Transitions of care, whether from the hospital to the outpatient setting or within the hospital itself, represent a vulnerable time for patients. Inadequate communication during handoffs that occur as part of care transitions can contribute to adverse events and errors, including medication errors. This study of 58 intensive care units (ICUs) across 34 United States hospitals and 2 Dutch hospitals sought to assess medication errors among patients transferred from ICUs. Of the 985 patients included in the study, almost half (46%) experienced a medication error during transition out of the ICU. Discontinuing orders and reordering medications at the time of transfer out of the ICU as well as daily patient rounding in the ICU were associated with decreased odds of medication error during transition. A past Annual Perspective discussed challenges associated with handoffs and transitions of care.
Rodriguez-Ruiz A, Lång K, Gubern-Merida A, et al. J Natl Cancer Inst. 2019;111:916-922.

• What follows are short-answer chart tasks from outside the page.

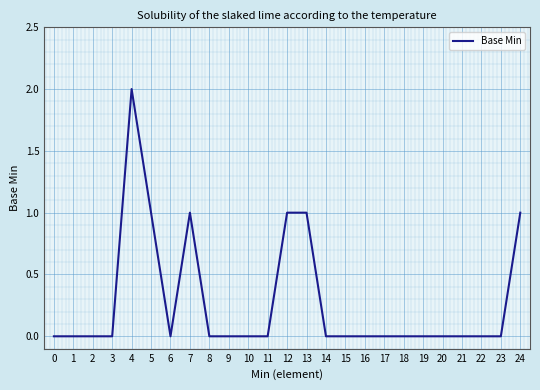

Is this an area chart (filled region under the line)?

No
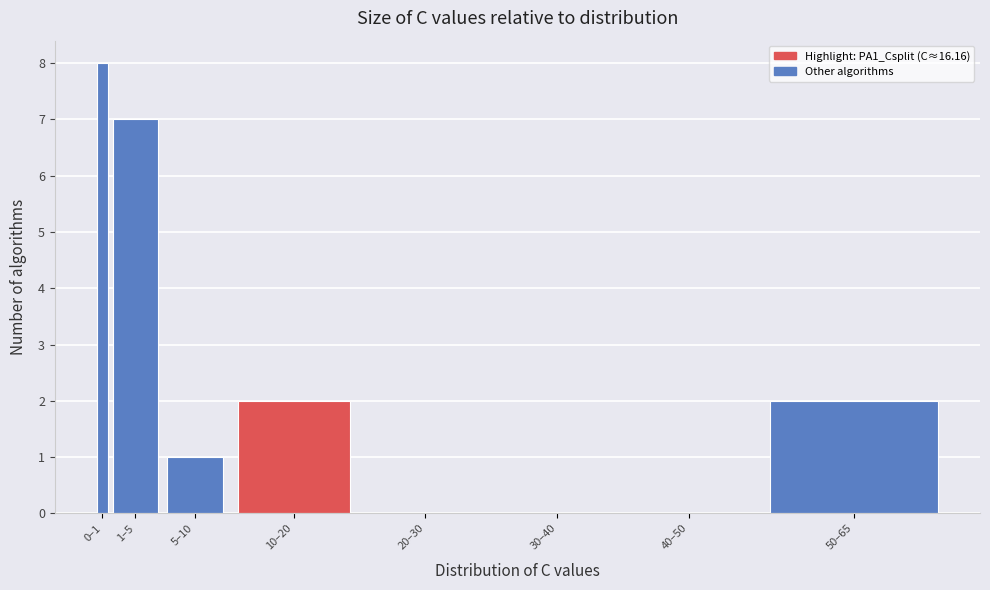

Reading left to right, transcribe all the data shown in this chart.

0–1=8	1–5=7	5–10=1	10–20=2	20–30=0	30–40=0	40–50=0	50–65=2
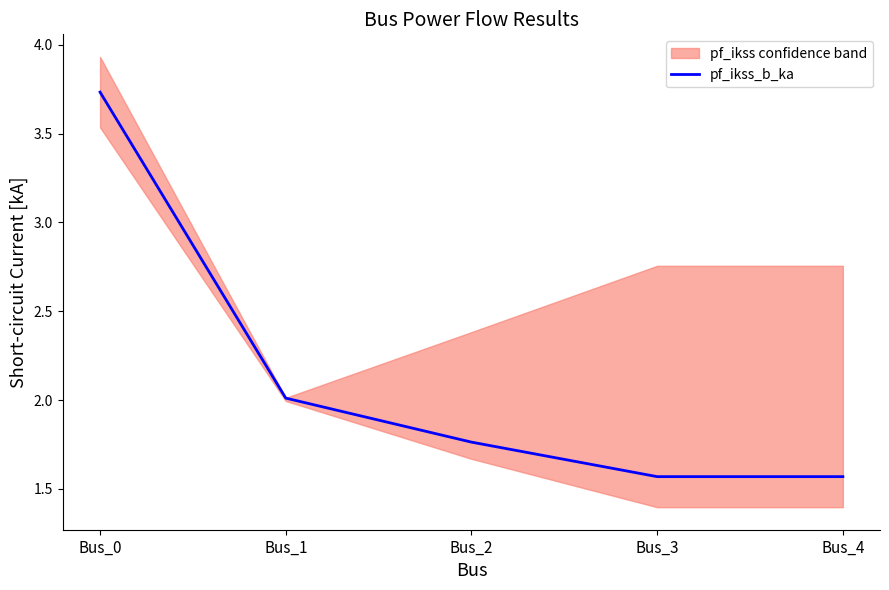

Rank the categories by value from highest to lowest.

Bus_0, Bus_1, Bus_2, Bus_3, Bus_4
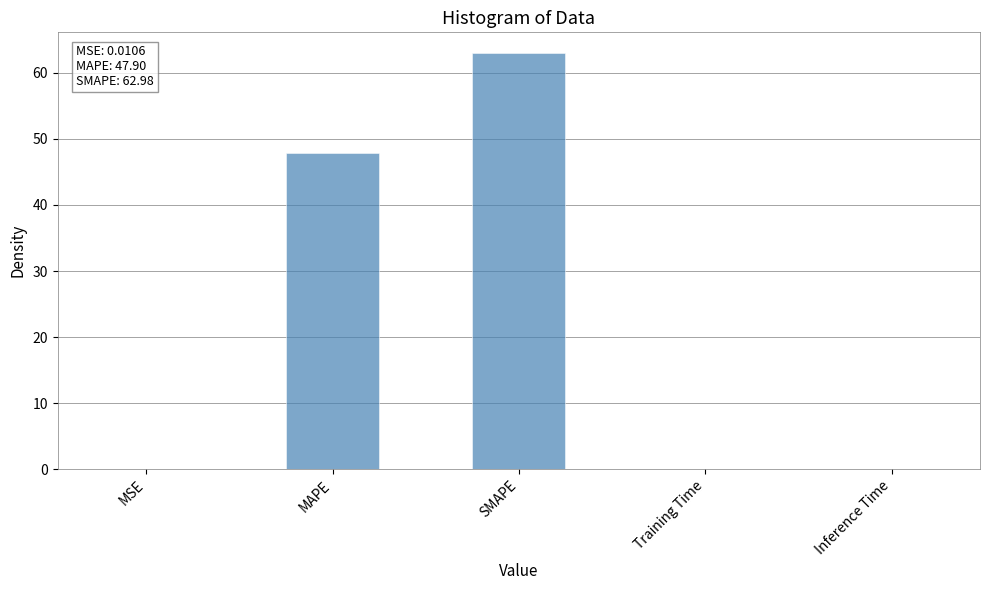

Is it true that the value at SMAPE is 110.1?

False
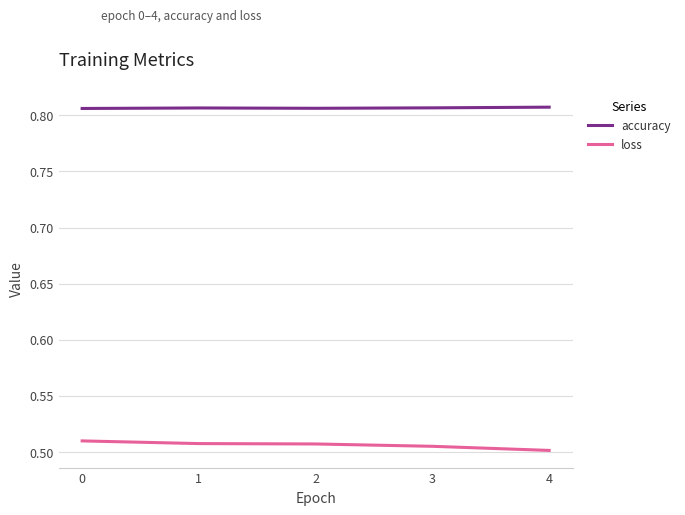

What is the total value across all series at 4?

1.3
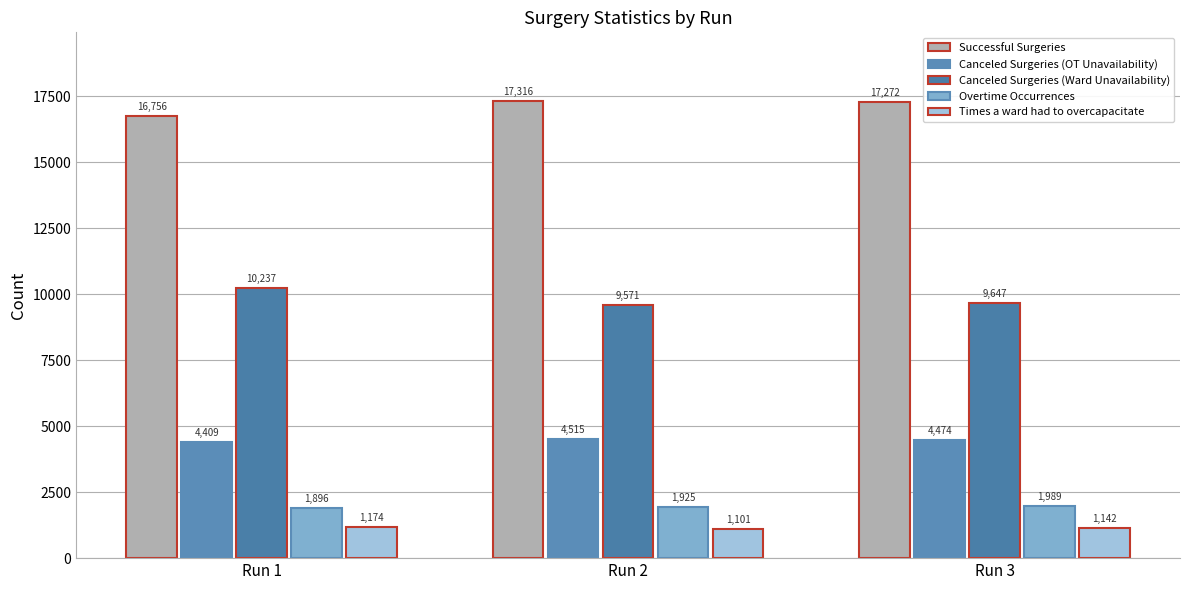

At which category does the chart reach its minimum across all series?

Run 2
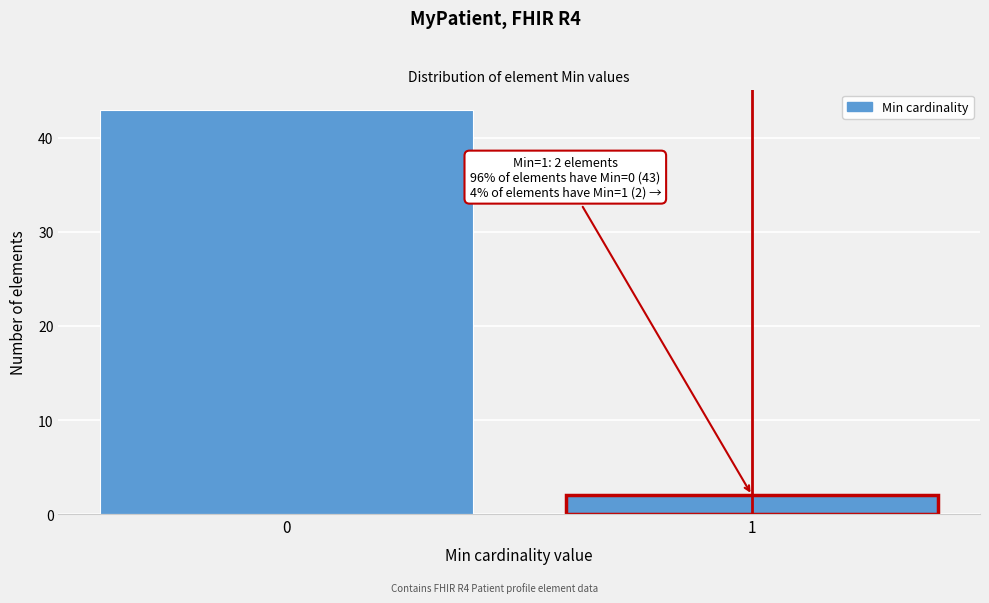

Reading left to right, extract all data points from this chart.

0=43	1=2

Artificial intelligence (AI) may have the capacity to improve diagnosis. Researchers found that an AI system was able to detect breast cancer using mammography with accuracy similar to that of the average of the 101 radiologists whose interpretations were included in the study.
Sutherland A, Ashcroft DM, Phipps D. Arch Dis Child. 2019;104:588-595.
Using clinical vignettes, investigators conducted semi-structured interviews with those prescribing medications in a pediatric intensive care unit to better understand human factors contributing to prescribing errors. They found that cognitive load was the main contributor to such errors.
Hessels AJ, Paliwal M, Weaver SH, et al. J Nurs Care Qual. 2019;34:287-294.
This cross-sectional study examined associations between safety culture, missed nursing care, and adverse events. Investigators found significant associations between worse ratings of safety culture and more reports of missed nursing care. They recommend enhancing safety culture to reduce missed nursing care and improve safety.
Martin G, Khajuria A, Arora S, et al. J Am Med Inform Assoc. 2019;26:339-355.
This systematic review examined whether mobile technology has been shown to improve teamwork or communication in acute care settings. Few studies met methodological quality standards, but researchers conclude that mobile technology holds promise to enhance safety through improved teamwork and communication in hospital settings.
Kaufman RM, Dinh A, Cohn CS, et al. Transfusion (Paris). 2019;59:972-980.
Wrong-patient errors in blood transfusion can lead to serious patient harm. Research has shown that use of barcodes to ensure correct patient identification can reduce medication errors, but less is known about barcoding in transfusion management. This pre–post study examined the impact of barcode labeling on the rate of wrong blood in tube errors. Investigators found that use of barcoding improved the accuracy of labels on blood samples and samples that had even minor labeling errors had an increased chance of misidentifying the patient. The authors conclude that the results support the use of barcoding and the exclusion of blood samples with even minor labeling errors in order to ensure safe blood transfusion. An accompanying editorial delineates the complex workflow, hardware, and software required to implement barcoding for transfusion. A past WebM&M commentary discussed an incident involving a mislabeled blood specimen.